Welsh government presses ahead with ePrescribing
The Welsh government has unveiled proposals to improve the way patients and healthcare professionals including pharmacists access and manage medicines through electronic prescribing.
Under plans to digitise the prescribing system across the health service, GPs and other clinicians will no longer need to print and sign hard copies of prescriptions before sending them on to pharmacies.
Hard copies of prescriptions are currently archived by the NHS Wales Shared Services Partnership but they will be replaced by electronic prescriptions and electronic signatures under a system of ePrescribing.
The government is pressing ahead with the plans following an independent review into ePrescribing in Wales earlier this year and expects to implement the system across primary and secondary care within three to five years.
A centralised medicines data repository that will store electronic prescription records will be created as part of the new system, giving clinicians access to information such as the medicines a patient has been prescribed to prevent them being given another drug that is incompatible with their current medication or one that might cause an adverse reaction if they have been admitted to a different hospital than the one they usually attend.
The health and social services minister Eluned Morgan said the repository will allow other parts of the NHS in Wales to access anonymised data to review when and where medicines have been prescribed and how much has been provided “to allow proactive stock management and financial assurance".

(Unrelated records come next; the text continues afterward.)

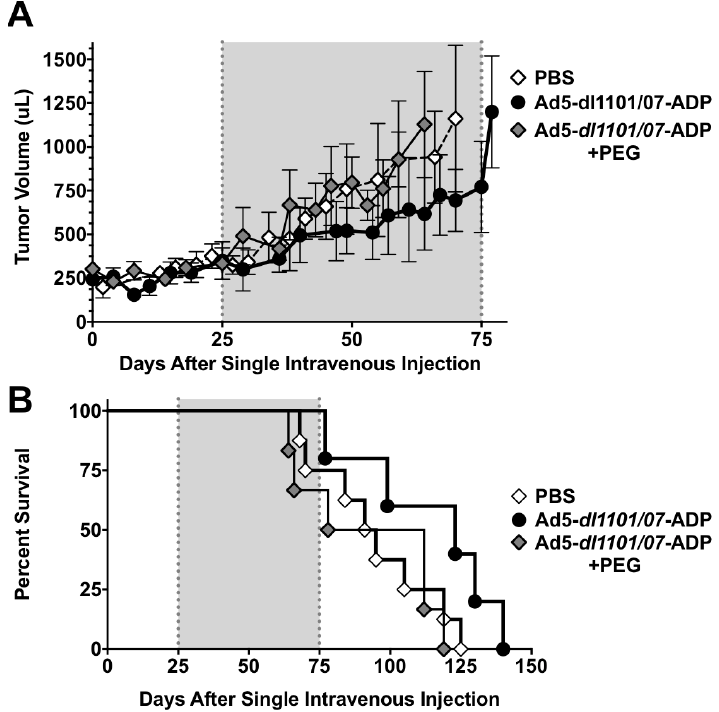
Figure 7. Efficacy of unmodified and PEGylated Ad5- dl 1101/07 in immunocompetent hamsters. Hamsters with established HaK tumors were injected i.v. by the jugular route with a single dose 3 × 10 10 vp of Ad5- dl 1101/07 or Ad5- dl 1101/07 5 kDa PEG. ( A ) Tumor volumes ( n = 5 to 8 per group) were measured twice a week and the mean values were calculated from tumor dimensions and all individual tumor size; ( B ) Loss of survival as described in Figure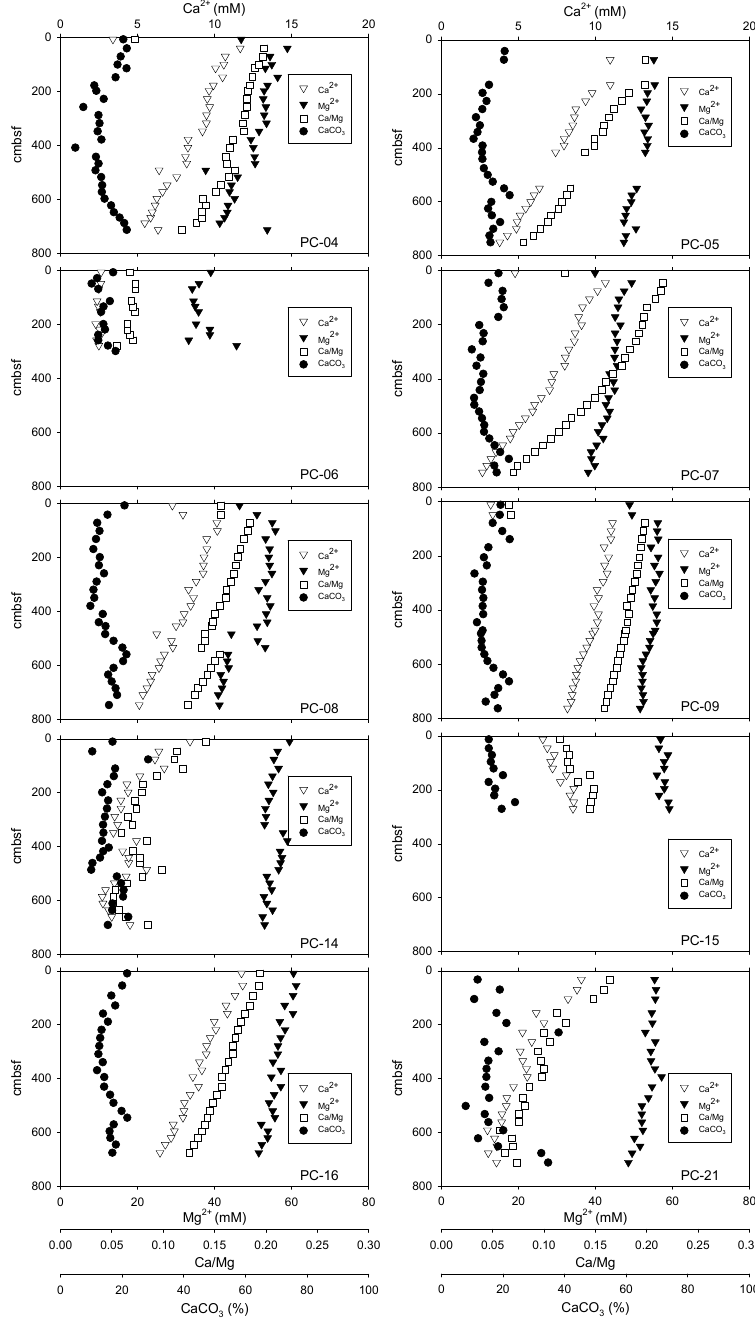
Figure 4. Porewater Ca 2+ and Mg 2+ concentrations, Ca/Mg ratios, and estimated sediment CaCO 3 content vs. depth (CMBSF) for AC-07 piston cores (PC). Core PC-06 contained solid phase hydrates which destabilized during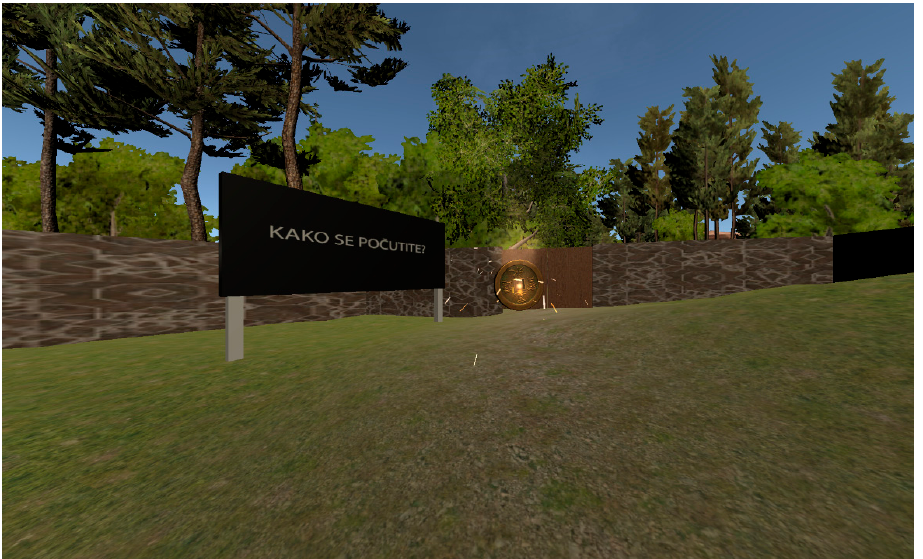
Figure 4. Screenshot from the LA game without rest-frames in front of the table for collecting the Fast Motion Sickness (FMS) score. There are visible doors in the background, which were needed to be opened to continue onto the next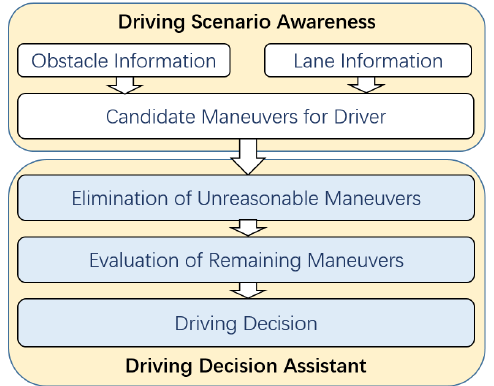
Figure 1. The framework of the proposed maneuver evaluation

The government is also planning to launch an NHS Wales app that will allow patients to order repeat prescriptions electronically, record when they take their medicine and access information on how their medication should be taken.
Ms Morgan stressed the new system will not replace existing resources but complement them because “not everyone can or wants to access online services.” She also said access to patient data will be restricted “to those who need it under very strict controls.”
Welsh Pharmacy Board chair Cheryl Way welcomed the plans and said ePrescribing “will not only improve the information availability and efficiencies for health professionals but drive up patient safety and put patients in greater control of their medication regimen".
“We appreciate this digital programme will be a significant undertaking, requiring complex technical solutions that join up primary, community and secondary care,” she said.
“We are also conscious it will take time to deliver. We are keen to understand more about how the delivery plans can be taken forward at pace and where the RPS can support our members and the implementation of digital prescribing solutions.”